Azure Application Gateway, Azure Front Door and Azure Content Delivery Network offer a different kind of firewall known as web application firewall (WAF), which provides protection tailored to web applications.
Azure DDoS Protection resists attempts to overwhelm or overallocate resources by flooding them with requests. This is available in two tiers:
- Basic: free and automatically enabled. The Azure global network is used to distribute and mitigate attack traffic across Azure regions; it ensures that Azure infrastructure is not affected by DDoS attacks. Includes always-on traffic monitoring and real-time mitigation of common network-level attacks.
- Standard: provides additional protection for virtual network resources linked to public IP addresses. Adapts mitigation measures via dedicated traffic monitoring and machine learning algorithms.

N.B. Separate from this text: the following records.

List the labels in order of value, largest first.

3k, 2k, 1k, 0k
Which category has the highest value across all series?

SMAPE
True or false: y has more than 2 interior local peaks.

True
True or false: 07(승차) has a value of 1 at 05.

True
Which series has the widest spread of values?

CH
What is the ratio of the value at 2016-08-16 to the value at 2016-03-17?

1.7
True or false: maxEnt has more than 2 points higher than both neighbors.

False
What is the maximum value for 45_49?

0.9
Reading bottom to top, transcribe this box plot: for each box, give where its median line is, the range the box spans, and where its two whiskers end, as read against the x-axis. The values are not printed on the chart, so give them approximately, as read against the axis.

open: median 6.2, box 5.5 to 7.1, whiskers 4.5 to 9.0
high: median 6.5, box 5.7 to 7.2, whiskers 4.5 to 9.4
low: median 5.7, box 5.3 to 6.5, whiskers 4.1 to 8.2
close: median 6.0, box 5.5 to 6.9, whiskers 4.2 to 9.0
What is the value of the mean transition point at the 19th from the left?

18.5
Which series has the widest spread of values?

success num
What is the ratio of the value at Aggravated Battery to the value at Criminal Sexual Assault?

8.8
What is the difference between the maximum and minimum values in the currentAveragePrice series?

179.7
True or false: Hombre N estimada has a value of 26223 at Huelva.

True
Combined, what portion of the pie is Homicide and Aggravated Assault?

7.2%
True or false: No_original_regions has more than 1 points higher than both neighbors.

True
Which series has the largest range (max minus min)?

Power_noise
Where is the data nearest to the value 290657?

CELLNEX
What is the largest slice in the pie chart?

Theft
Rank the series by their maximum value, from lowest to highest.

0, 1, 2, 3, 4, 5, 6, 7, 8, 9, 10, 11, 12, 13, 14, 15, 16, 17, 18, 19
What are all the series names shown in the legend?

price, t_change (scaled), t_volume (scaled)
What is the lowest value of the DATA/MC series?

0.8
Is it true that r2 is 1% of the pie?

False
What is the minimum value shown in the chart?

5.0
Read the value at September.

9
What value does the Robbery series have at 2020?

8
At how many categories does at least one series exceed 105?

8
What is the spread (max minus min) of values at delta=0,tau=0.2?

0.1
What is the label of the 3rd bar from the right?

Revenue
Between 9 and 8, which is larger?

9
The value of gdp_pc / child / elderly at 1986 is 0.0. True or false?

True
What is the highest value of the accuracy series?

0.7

DDoS Protection can help prevent the following types of attacks:
- Volumetric attacks: flood the network layer with requests.
- Protocol attacks: exploit weaknesses in layer 3 or 4 protocols.
- Resource/application-layer attacks (only with web application firewall): target HTTP endpoints that are relatively slow to process, so many such requests ultimately overwhelm the server and make it unable to process additional requests. This requires the HTTP-aware WAF to mitigate.
Network security groups (NSGs) are like internal firewalls. Whereas Azure Firewall controls what traffic comes from outside, NSGs can be used to allow or deny traffic between resources in a virtual network, based on things like source/destination IP (single address or range), protocol (TCP, UDP or both) and direction (incoming or outgoing traffic).